Your tasks —
1/ Copy word for word the part of the filter-priming thread that starts with the words containing "## baz (Jun" and ends with "the red thing.".
2/ In the filter-priming thread, what can be used in place of sucking on the outlet?

Selection —

==================================================

# Correct Way to Prime EHEIM ecco 2234?



## WaveSurfer (Oct 3, 2007)

Hi all,

Though I've been using this cannister filter for more than 6 months, I am still not quite sure what is the correct way of priming the filter after cleaning.

Currently what I do is:
- Have some water in the cannister (power is off)
- cover the cannister with the powerhead (both taps are closed)
- open the input tap halfway, followed by output tap
- quickly push up the handle to suck in the water
- once the handle is vertical, turn on the power

Is this how you prime the filter too? Thanks.


----------



## baz (Jun 28, 2007)

To prime mine I:
- Have no water in the canister, though some is ok. (power off)
- Cover the canister with the powerhead, push handle closed to the up posistion and attach the taps. (taps closed)
- Open the taps all the way
- Pull the handle down until its horizontal against the red thing.
- As the water starts to flow into the canister, slowly push the handle up until it locks closed.
- Once the canister is full of water, plug in the power cord and adjust the output tap to desired flow.


----------



## mott (Nov 23, 2006)

I don't have an ecco but I do have a 2026 and the way Ive always done it was to fill the filter with tank water after a good cleaning, that way the priming is almost unnecessary.
The first time I hooked up my Eheim the prime worked like a charm... one push of the prime button and in 5 minutes the filter was working full steam! 
Best filter I ever owned.


----------



## crazie.eddie (May 31, 2004)

I usually fill mine, close to being full. Connect, then prime it.


----------



## WaveSurfer (Oct 3, 2007)

Thanks for the feedback!


----------



## Daud (Jun 23, 2007)

Like baz above, but have the canister already full so much that when I put the head on, water splurges from the openings, then attach, open and start.

"slowly push the handle up until it locks closed." IMPORTANT
I broke the clip in the side joint by pushing too hard. You should buy some to have spare ones (ca $4 on BA).


----------



## Philgo (Mar 20, 2006)

I prefer to have the filter empty as recommended by the manufacturers, I then blow though the outlet until air bubbles come out of the inlet, this clears the tubing of water

Then one quick suck on the OUTLET until you hear water pouring in to the filter, you then wait a few minutes with the outlet just out of the water until the water level in the pipes are the same level as the tank and turn it on.

This method must work every time, if it doesn't there's a blockage or a leak.

If you don't fancy sucking then a syphon bulb will work as well.


----------

==================================================

Data provided —

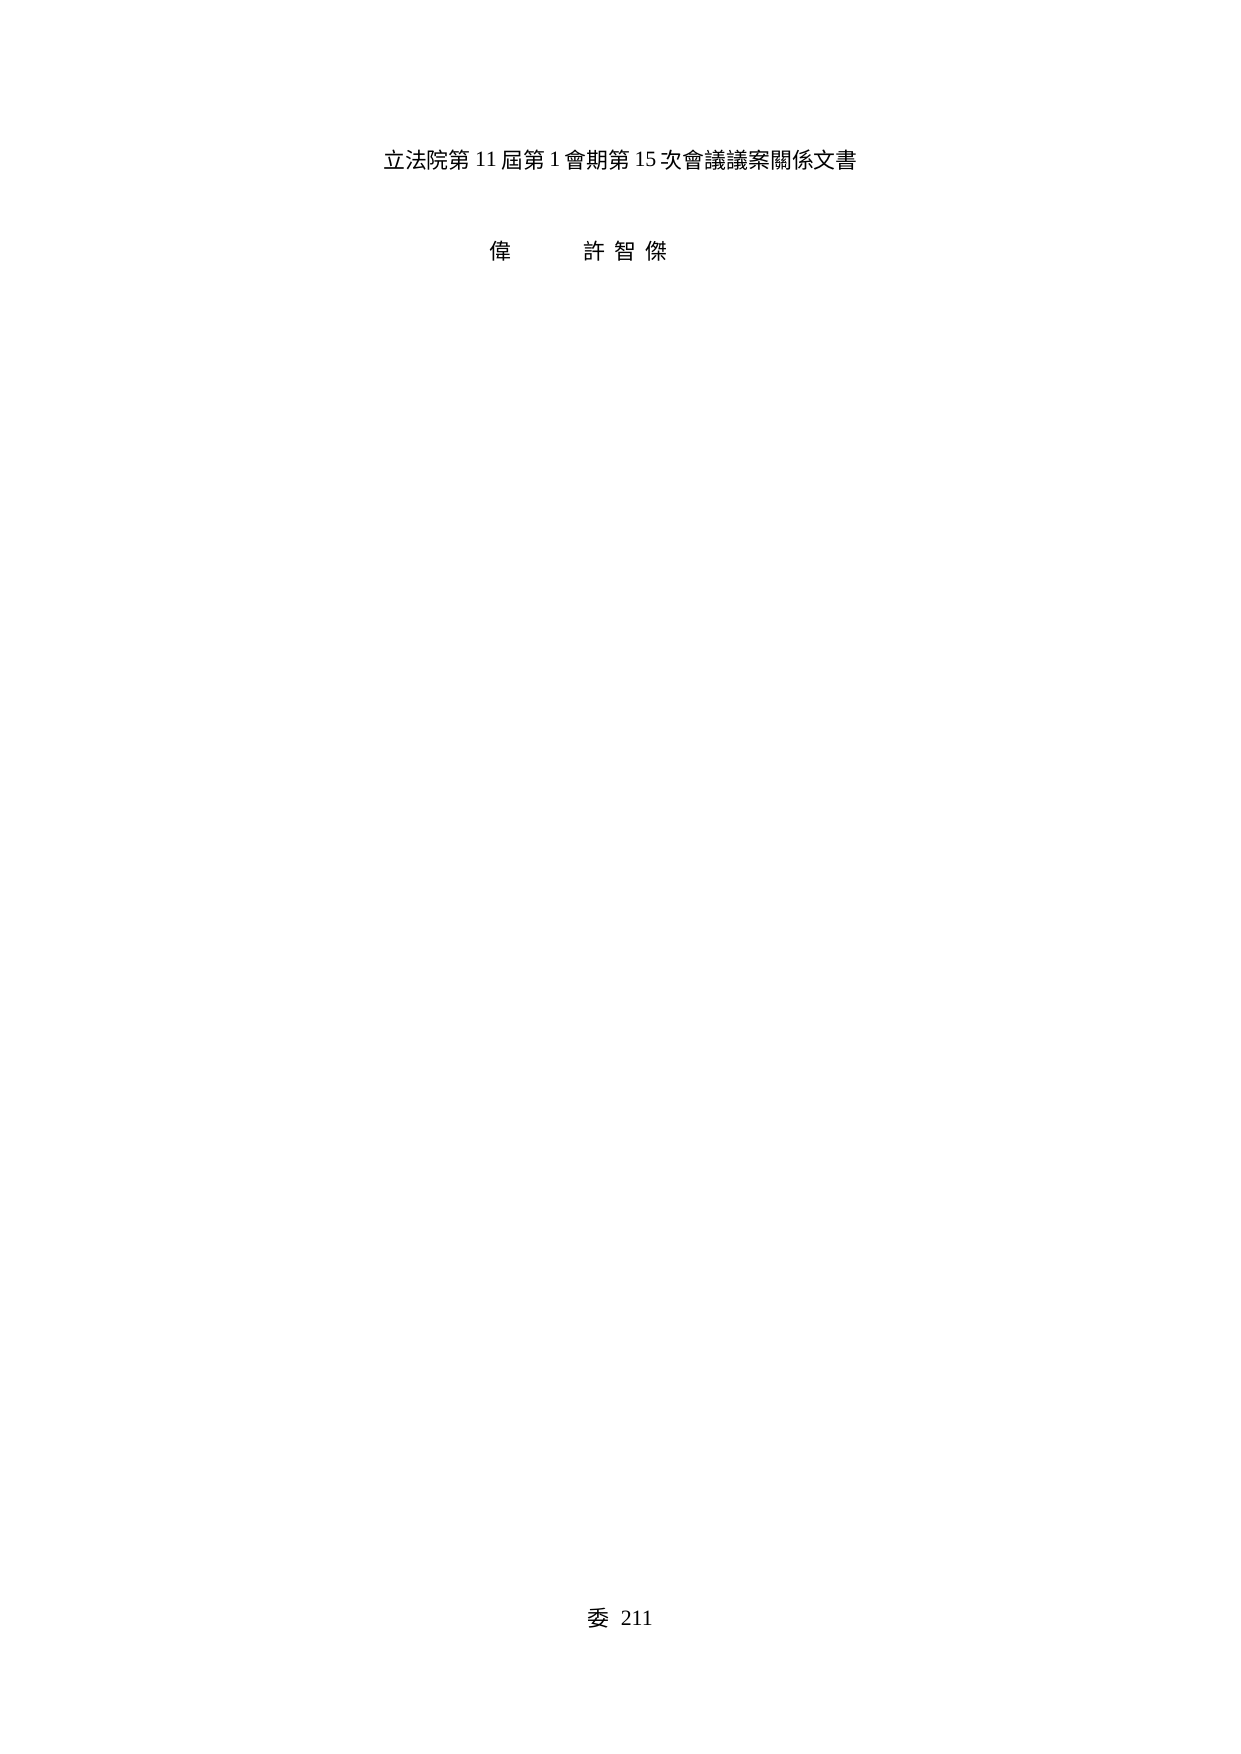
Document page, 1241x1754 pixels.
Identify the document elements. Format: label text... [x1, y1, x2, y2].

text 偉 許智傑 [393, 219, 1023, 281]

==================================================

Exercise solutions —
1/
## baz (Jun 28, 2007)

To prime mine I:
- Have no water in the canister, though some is ok. (power off)
- Cover the canister with the powerhead, push handle closed to the up posistion and attach the taps. (taps closed)
- Open the taps all the way
- Pull the handle down until its horizontal against the red thing.

2/ A syphon bulb.